When it comes to hair, meat, poultry, fish or pulses and lentils are mainly recommended.
By the way: Meat is our best natural source of iron. We are able to process iron from animal-based foods very well, and it also contains zinc and a range of B vitamins.
Good sources of B vitamins and zinc are in particular milk and dairy products, eggs, potatoes, pulses, lentils and nuts. Cocoa powder and beer yeast also contain quite a lot of zinc.
Vitamin C is mainly found in citrus fruits, berries, bell peppers and cabbage varieties, spinach or lamb’s lettuce.
Vegetable oils such as wheat germ, sunflower or rapeseed oil are rich in vitamin E.
Oat flakes: The nutrients found in oats are ideal for hair growth. Oat flakes are rich in protein, zinc, iron and B vitamins (mainly biotin), which ensure strong hair and protect against hair loss. You can incorporate oak flakes easily into your daily diet as breakfast cereals or with oat milk.
Nettles: Nettles are known for promoting circulation with hair loss and hair problems. They are rich in various minerals such as iron, potassium, calcium and B vitamins, along with the vitamins C, D and E.
Nettle extract stimulates scalp circulation, regenerates the hair roots and makes the hair less prone to breakage, stronger and even provides more volume.

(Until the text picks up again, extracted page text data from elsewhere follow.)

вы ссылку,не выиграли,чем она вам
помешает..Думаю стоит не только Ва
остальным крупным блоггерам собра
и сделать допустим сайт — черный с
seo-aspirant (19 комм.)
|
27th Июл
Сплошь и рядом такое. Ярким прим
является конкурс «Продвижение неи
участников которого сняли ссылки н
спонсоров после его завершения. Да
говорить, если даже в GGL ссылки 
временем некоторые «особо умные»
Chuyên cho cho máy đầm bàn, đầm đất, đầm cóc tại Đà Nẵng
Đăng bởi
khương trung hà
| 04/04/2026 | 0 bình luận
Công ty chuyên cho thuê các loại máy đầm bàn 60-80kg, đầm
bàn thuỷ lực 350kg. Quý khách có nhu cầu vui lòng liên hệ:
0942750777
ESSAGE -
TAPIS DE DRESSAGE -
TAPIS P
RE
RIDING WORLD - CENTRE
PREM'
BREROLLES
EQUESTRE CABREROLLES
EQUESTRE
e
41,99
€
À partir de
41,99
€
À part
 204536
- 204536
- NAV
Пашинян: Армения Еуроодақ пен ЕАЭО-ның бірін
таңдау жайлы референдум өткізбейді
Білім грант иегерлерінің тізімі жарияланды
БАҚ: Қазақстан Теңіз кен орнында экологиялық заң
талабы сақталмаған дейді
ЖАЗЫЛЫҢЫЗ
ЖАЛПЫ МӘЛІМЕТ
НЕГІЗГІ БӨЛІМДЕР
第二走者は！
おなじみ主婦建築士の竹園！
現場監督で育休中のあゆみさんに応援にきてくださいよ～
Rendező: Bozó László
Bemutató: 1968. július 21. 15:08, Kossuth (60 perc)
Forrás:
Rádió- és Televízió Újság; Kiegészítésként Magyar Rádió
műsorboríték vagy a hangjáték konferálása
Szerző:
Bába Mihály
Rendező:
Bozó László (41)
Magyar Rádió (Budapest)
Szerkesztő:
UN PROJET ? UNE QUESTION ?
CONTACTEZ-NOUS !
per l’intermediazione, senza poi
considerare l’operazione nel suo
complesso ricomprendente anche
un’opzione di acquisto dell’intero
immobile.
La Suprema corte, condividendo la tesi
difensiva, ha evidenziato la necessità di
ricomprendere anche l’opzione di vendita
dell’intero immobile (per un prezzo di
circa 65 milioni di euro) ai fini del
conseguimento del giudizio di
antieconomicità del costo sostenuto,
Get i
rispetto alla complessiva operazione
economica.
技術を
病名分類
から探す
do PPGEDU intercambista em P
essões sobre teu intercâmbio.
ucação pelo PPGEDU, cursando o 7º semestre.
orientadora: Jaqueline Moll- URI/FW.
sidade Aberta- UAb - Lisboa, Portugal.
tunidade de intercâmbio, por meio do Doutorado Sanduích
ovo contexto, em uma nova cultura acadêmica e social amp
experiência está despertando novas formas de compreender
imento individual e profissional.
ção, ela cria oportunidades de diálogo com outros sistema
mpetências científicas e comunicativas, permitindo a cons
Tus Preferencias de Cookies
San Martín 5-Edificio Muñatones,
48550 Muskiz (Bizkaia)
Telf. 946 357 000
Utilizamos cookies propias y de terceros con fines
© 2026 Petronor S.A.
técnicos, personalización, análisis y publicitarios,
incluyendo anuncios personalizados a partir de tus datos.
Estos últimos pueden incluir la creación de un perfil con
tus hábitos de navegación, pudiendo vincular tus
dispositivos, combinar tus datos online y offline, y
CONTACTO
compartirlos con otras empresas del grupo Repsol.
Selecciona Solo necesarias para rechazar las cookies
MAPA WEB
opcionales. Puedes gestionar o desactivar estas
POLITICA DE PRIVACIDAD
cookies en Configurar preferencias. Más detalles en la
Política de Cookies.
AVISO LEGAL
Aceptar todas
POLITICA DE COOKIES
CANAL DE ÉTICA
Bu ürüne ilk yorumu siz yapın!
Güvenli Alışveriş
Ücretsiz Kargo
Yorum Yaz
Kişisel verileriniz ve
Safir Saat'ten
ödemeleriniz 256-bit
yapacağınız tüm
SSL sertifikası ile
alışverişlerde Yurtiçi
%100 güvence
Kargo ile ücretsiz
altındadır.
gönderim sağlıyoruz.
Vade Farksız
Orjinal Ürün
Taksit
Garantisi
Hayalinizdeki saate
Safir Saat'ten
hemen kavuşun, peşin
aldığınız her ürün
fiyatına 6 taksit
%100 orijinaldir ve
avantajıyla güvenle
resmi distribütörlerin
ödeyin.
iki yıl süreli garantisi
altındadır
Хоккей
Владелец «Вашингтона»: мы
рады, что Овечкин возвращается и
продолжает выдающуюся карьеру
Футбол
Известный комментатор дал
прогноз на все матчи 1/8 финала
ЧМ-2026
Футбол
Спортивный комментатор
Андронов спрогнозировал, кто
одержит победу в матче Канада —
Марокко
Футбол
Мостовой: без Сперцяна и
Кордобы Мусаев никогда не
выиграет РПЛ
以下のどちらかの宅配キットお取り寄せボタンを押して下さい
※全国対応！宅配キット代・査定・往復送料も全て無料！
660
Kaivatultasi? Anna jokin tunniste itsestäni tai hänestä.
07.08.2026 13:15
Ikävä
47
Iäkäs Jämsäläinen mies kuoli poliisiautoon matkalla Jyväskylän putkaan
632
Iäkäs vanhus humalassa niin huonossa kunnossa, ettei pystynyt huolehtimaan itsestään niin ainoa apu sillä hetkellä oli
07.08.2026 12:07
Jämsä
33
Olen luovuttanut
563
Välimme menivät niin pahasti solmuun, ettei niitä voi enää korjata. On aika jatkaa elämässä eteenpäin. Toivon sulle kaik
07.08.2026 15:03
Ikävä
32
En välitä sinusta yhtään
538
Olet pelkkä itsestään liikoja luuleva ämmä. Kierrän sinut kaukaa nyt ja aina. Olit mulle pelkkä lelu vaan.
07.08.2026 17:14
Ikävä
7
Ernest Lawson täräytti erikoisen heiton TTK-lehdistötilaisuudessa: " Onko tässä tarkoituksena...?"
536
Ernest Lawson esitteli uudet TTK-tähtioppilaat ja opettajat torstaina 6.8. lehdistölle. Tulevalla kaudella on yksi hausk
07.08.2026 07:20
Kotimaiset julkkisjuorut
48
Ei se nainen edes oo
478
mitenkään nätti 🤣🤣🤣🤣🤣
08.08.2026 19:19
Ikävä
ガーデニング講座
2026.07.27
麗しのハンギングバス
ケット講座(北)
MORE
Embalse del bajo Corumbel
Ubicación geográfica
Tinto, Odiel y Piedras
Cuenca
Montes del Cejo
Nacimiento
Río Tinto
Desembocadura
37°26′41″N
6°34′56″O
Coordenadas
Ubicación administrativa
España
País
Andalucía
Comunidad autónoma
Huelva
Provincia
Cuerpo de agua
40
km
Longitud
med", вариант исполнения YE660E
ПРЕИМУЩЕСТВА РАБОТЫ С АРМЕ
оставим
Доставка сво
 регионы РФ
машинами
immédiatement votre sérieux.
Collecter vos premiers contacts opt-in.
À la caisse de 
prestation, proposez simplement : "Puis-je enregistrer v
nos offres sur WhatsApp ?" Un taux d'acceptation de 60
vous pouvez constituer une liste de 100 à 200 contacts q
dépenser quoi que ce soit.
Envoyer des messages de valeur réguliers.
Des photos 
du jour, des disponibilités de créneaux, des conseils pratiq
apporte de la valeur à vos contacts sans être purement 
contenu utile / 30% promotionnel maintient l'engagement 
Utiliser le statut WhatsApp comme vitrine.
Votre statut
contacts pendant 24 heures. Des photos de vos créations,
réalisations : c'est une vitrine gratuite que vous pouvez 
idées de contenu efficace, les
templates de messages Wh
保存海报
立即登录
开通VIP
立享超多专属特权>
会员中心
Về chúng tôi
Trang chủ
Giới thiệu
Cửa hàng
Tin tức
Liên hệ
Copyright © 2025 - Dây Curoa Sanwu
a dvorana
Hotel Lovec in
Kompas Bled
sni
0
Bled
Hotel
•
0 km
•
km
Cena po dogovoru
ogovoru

To make a nettle hair tonic, simply pour a quarter of a litre of boiling water over a handful of nettle leaves. Allow to soak for 10 minutes, pour through a sieve and leave to cool. Massage some of the cooled mixture into the scalp daily. After allowing to work for around 10 minutes, rinse out or simply leave in the hair.
Apple cider vinegar: Apple cider vinegar is a natural household remedy that improves the resistance of the hair, protects against hair breakage and improves hair growth.
To avail of its benefits, mix apple cider vinegar with lukewarm water in a ratio of 1:5 and put the mixture in your hair after washing as normal. Leave to take effect for 5 to 10 minutes and then rinse out. The slight vinegar smell will go away after a few hours.